Il fenomeno, in fondo, non è di quelli sconvolgenti ma è ormai prassi o quasi soprattutto dagli Anni 90 (Jeff Buckley e una certa Hallelujah vi dicono niente?) e non ci vuole un genio per capire che con una cover, bene o male, non si sbaglia mai. La cosa singolare è però che sempre più big scelgono di rinfrescare una carriera magari un po’ stagnante dando sfoggio di qualche grande hit altrui. Come fece Puff Daddy componendo la sua elegia per Notorious B.I.G. chiamando in causa niente meno che i Police, o come Marylin Manson con Sweet Dream degli Eurythmics, cover delle cover che contribuì in un certo senso a lanciare definitivamente il genere metal/emo.

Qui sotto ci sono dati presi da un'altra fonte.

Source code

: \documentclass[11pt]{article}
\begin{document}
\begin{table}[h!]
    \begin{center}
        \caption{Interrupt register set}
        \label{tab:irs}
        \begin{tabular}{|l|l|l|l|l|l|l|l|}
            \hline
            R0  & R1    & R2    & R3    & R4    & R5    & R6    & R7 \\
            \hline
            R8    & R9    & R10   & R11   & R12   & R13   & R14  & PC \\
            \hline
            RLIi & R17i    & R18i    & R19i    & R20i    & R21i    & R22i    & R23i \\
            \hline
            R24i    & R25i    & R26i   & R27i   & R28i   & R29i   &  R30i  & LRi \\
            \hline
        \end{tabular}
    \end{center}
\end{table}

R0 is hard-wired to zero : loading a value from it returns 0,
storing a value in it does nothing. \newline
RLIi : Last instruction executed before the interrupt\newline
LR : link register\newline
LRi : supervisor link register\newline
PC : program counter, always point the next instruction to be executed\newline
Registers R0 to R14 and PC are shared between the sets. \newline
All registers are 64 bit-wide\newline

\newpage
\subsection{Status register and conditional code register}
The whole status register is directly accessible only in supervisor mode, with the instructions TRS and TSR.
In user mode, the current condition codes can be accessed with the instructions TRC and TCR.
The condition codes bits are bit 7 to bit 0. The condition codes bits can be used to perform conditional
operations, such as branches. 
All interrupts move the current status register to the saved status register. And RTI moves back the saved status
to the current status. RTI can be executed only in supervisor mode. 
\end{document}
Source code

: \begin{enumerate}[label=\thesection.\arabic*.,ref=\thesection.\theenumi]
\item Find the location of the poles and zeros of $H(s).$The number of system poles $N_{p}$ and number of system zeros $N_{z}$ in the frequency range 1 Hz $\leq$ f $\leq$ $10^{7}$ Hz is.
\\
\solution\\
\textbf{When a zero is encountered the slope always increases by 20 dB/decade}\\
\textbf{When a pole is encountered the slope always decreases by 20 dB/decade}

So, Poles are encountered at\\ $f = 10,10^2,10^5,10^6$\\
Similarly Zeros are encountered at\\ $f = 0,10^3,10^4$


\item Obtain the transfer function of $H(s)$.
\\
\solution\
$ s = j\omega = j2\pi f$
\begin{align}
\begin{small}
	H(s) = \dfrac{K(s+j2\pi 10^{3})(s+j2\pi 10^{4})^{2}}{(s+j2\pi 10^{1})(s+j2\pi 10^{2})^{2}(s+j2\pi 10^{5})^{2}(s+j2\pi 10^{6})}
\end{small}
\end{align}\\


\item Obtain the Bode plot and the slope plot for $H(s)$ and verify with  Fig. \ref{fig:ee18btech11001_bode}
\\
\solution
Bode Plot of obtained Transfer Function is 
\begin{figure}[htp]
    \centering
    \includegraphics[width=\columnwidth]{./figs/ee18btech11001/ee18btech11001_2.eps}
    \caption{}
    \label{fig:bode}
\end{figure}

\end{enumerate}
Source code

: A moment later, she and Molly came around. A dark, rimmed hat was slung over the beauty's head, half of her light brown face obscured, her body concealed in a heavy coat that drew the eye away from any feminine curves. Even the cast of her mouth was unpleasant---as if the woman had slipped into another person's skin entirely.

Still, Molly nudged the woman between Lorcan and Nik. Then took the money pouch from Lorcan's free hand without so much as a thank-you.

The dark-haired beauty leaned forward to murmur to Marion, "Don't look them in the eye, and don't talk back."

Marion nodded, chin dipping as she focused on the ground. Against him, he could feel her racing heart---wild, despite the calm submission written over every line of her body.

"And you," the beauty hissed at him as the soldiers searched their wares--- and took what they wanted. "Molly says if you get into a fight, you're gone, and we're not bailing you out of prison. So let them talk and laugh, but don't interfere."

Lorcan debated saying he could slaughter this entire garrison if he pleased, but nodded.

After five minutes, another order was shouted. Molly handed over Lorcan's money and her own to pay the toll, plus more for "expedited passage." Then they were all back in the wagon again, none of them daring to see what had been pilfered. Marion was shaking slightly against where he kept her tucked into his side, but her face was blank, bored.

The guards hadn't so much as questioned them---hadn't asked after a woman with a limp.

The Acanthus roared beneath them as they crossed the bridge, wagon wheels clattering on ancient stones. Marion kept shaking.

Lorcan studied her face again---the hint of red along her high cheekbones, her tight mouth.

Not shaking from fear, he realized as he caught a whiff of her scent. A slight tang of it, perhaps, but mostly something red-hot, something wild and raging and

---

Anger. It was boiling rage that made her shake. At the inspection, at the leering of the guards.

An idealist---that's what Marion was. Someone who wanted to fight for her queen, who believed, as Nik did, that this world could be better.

Maledette etichette? Maledetti canali di streaming? Maledetti talent show, fondati essenzialmente sull’esecuzione di cover che nella maggior parte dei casi restano i masterpiece degli artisti in gara, destinati poi a scomparire nel dimenticatoio? Maledette radio, col dito puntato contro nel periodo storico in cui trasmettono meno canzoni nuove rispetto a sempre? Di tutto un po’. Certamente in un’epoca in cui imporsi nella scena musicale soprattutto mainstream è sempre più complesso, la scorciatoia della cover sembra una strada sempre più comoda ed efficace.
Prendiamo ancora il caso dei Weezers: prima della cover dei Toto, non avevano mai nemmeno sfiorato il top della classifica delle trasmissioni in radio di Billboard. Con “Africa” hanno blindato il numero uno per dieci settimane di fila. Dieci. Settimane. Di fila.

Toccherà la stessa sorte al mercato italiano? Per trovare qualcosa di simile bisogna forse tornare indietro agli Anni 60 e 70, quando le band di casa nostra si divertivano più che altro a coverizzare con traduzioni da brivido (e non di quelli di piacere…) le hit da oltre Manica o oltre oceano.
La storia è poi costellata da tentativi più o meno riusciti, tra vere e proprie  riletture poetiche (Battitato da Il Cielo in una stanza di Paoli ai pezzi di De Andrè negli album Fleurs), rinvigorimenti in allegria (i Super B e l’Amore Disperato di Nada), tentativi anche ben riusciti di farcela (la rilettura semipunk di Umbrella di Rihanna da parte degli italianissimi Vanila Sky) fino ad arrivare appunto ai minestroni televisivi in cui aspiranti talenti vengono dati in pasto all’audience sotto forma di cover più o meno riuscite, disponibili poi in tempo quasi reale sui canali di streaming. Persino il festivalone di Sanremo da qualche anno ha inserito la “serata cover” affamato, evidentemente, di indici d’ascolto.

Perché le cover funzionano. Funzionano sempre. E forse sono anche lì a ricordarci quanto è desolante il panorama mainstream attuale. Questo è il vero dolore. Per colpa dell’offerta? Forse. Ma anche e soprattutto per “colpa” della mancata voglia di metterci un po’ di impegno e di ricerca da parte del pubblico. Tutto facile. Tutto immediato. Tutto com’è.
Insomma, se è vero che le mode passano ma lo stile resta non ci resta che sperare in un bagno di cultura e di rinnovata voglia di imparare. Da parte di tutti. In fondo una cover è il male minore, perché può sempre insegnare qualcosa, soprattutto ai giovanissimi. E allora meglio un classicone rivisitato che l’ultimo trapper in vena di sproloquiarci nelle orecchie. Forse.